§ JOB
Write out the data exactly as given, dropping every picture.

BEGIN DATA LISTING

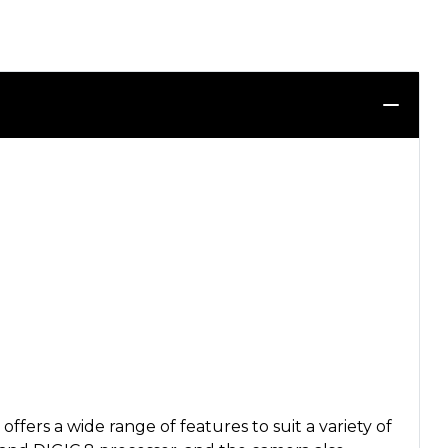
rs a wide range of features to suit a variety of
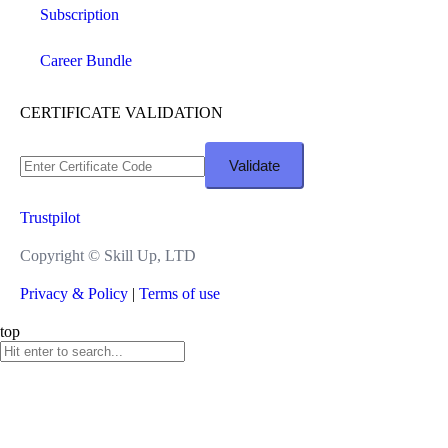
Subscription
Career Bundle
CERTIFICATE VALIDATION
Trustpilot
Copyright ©
Skill Up, LTD
Privacy & Policy
|
Terms of use
top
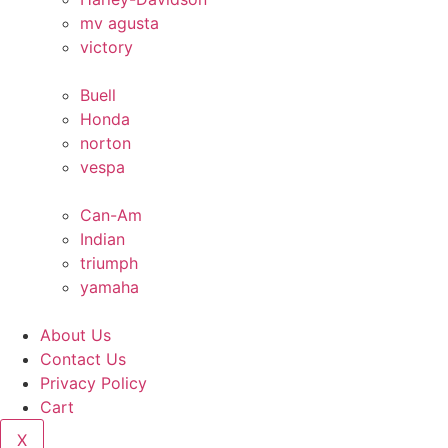
mv agusta
victory
Buell
Honda
norton
vespa
Can-Am
Indian
triumph
yamaha
About Us
Contact Us
Privacy Policy
Cart
X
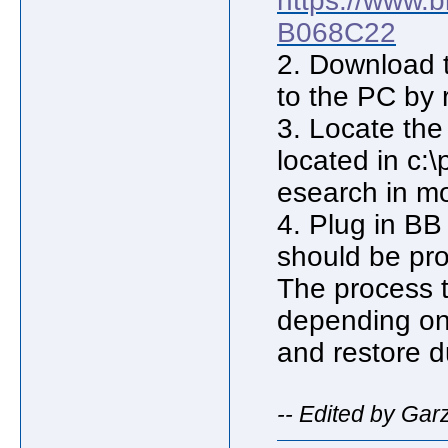
https://www.
B068C22
2. Download th
to the PC by 
3. Locate the 
located in c:
esearch in m
4. Plug in B
should be pr
The process 
depending on
and restore d
-- Edited by Gar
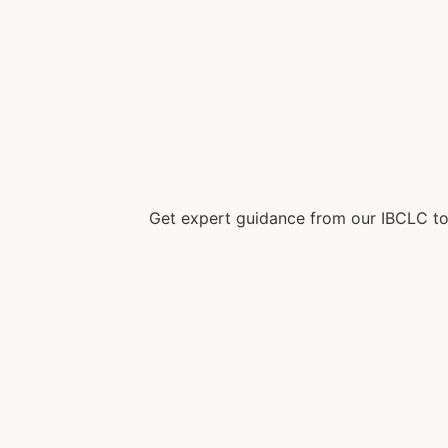
Get expert guidance from our IBCLC to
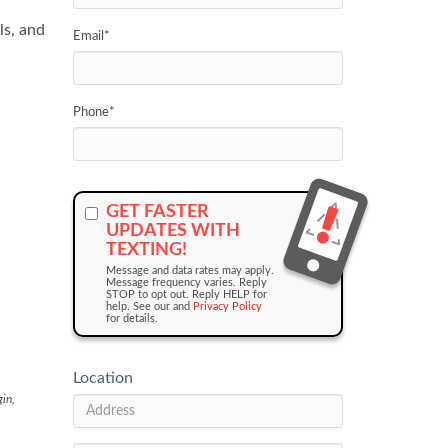
ls, and
Email
*
Phone
*
GET FASTER
UPDATES WITH
TEXTING!
Message and data rates may apply.
Message frequency varies. Reply
STOP to opt out. Reply HELP for
help. See our and
Privacy Policy
for details.
Location
gin,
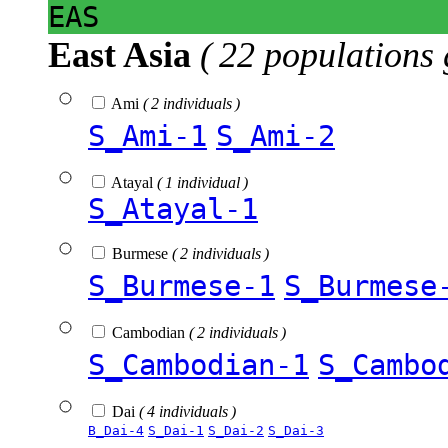
EAS
East Asia
( 22 populations 
Ami
( 2 individuals )
S_Ami-1
S_Ami-2
Atayal
( 1 individual )
S_Atayal-1
Burmese
( 2 individuals )
S_Burmese-1
S_Burmese
Cambodian
( 2 individuals )
S_Cambodian-1
S_Cambo
Dai
( 4 individuals )
B_Dai-4
S_Dai-1
S_Dai-2
S_Dai-3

END DATA LISTING

§ WRITTEN REPLY
rs a wide range of features to suit a variety of
Subscription
Career Bundle
CERTIFICATE VALIDATION
Trustpilot
Copyright ©
Skill Up, LTD
Privacy & Policy
|
Terms of use
top
mv agusta
victory
Buell
Honda
norton
vespa
Can-Am
Indian
triumph
yamaha
About Us
Contact Us
Privacy Policy
Cart
X
https://www.
B068C22
2. Download th
to the PC by 
3. Locate the 
located in c:
esearch in m
4. Plug in B
should be pr
The process 
depending on
and restore d
-- Edited by Gar
Get expert guidance from our IBCLC to
ls, and
Email
*
Phone
*
GET FASTER
UPDATES WITH
TEXTING!
Message and data rates may apply.
Message frequency varies. Reply
STOP to opt out. Reply HELP for
help. See our and
Privacy Policy
for details.
Location
gin,
EAS
East Asia
( 22 populations 
Ami
( 2 individuals )
S_Ami-1
S_Ami-2
Atayal
( 1 individual )
S_Atayal-1
Burmese
( 2 individuals )
S_Burmese-1
S_Burmese
Cambodian
( 2 individuals )
S_Cambodian-1
S_Cambo
Dai
( 4 individuals )
B_Dai-4
S_Dai-1
S_Dai-2
S_Dai-3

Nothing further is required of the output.